● Data for analysis
● ● ● ● ●

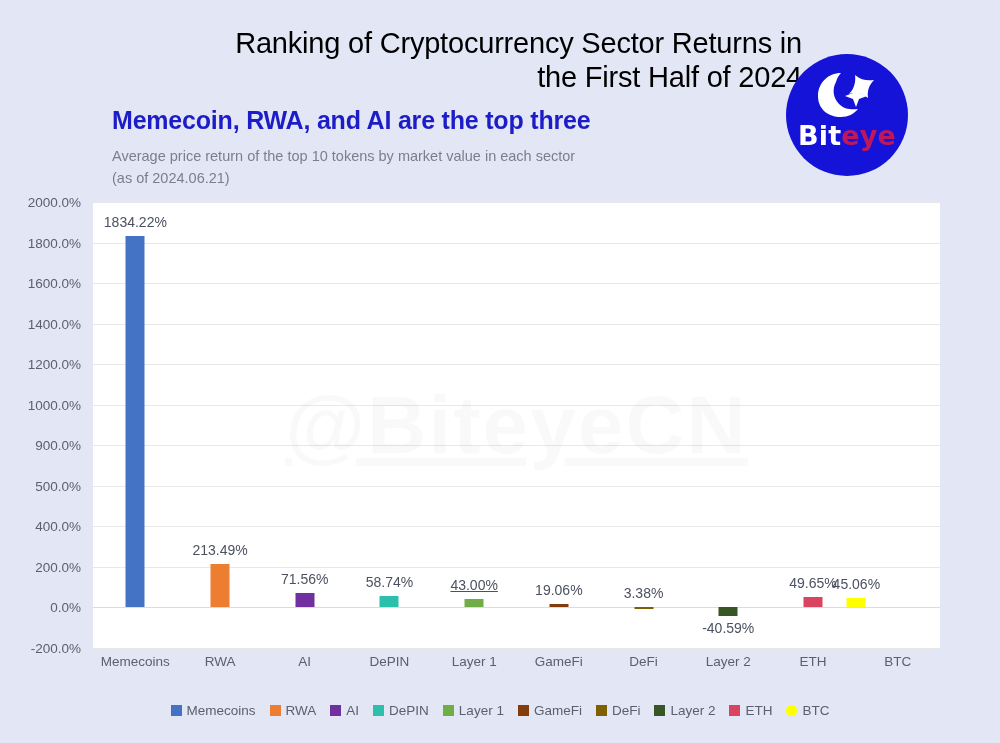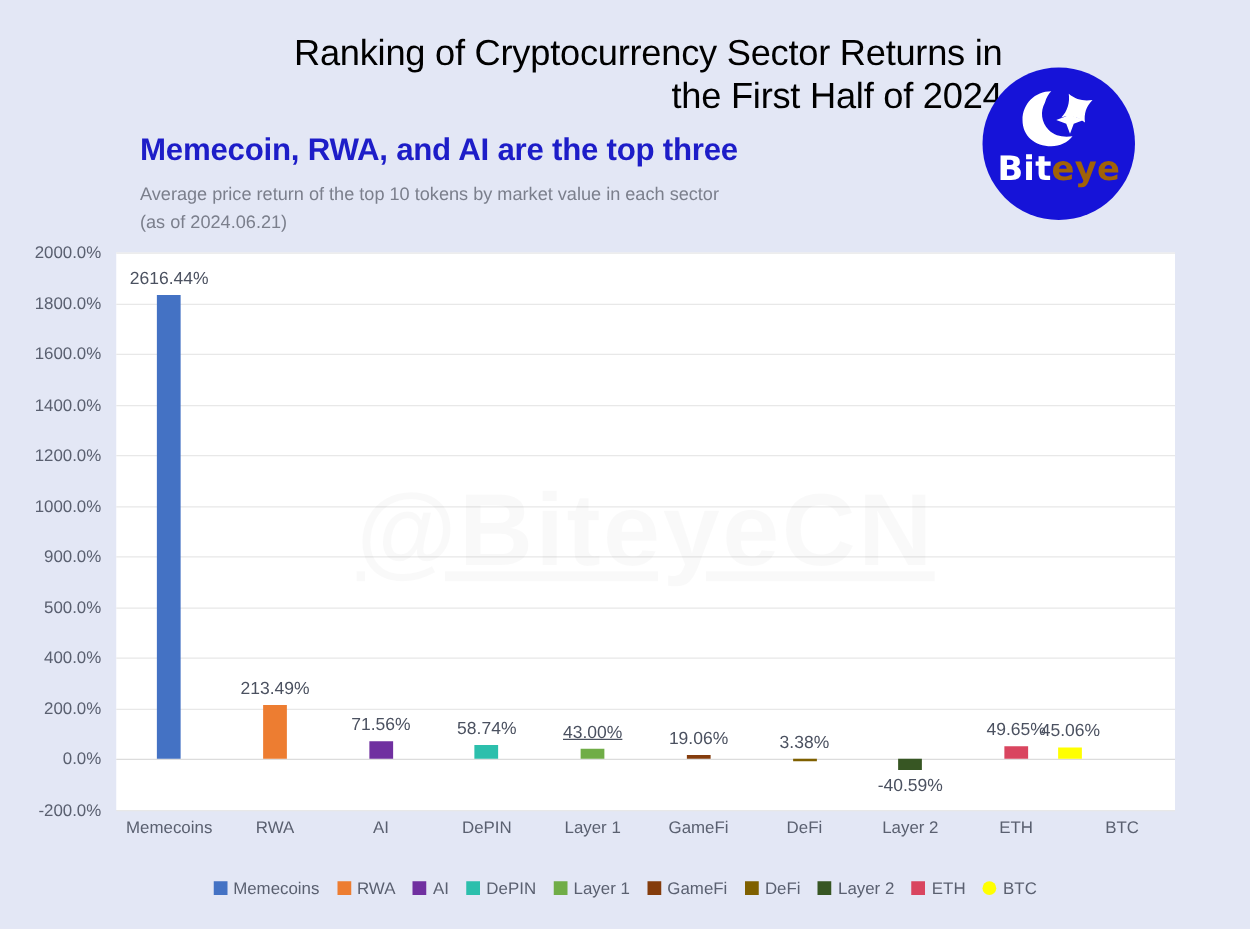--- a/index.html
+++ b/index.html
@@ -41,7 +41,7 @@
     letter-spacing: 0.2px; font-family: "DejaVu Sans", sans-serif;
   }
   .logo-text .bit { color: #ffffff; }
-  .logo-text .eye { color: #a16207; }
+  .logo-text .eye { color: #be185d; }
 
   
   .plot-area {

● ● ● ● ●

● Required action
Search the entries for the string "text" and return each line where it turns up.

● Reply to the task
   .logo-text .bit { color: #ffffff; }
-  .logo-text .eye { color: #a16207; }
+  .logo-text .eye { color: #be185d; }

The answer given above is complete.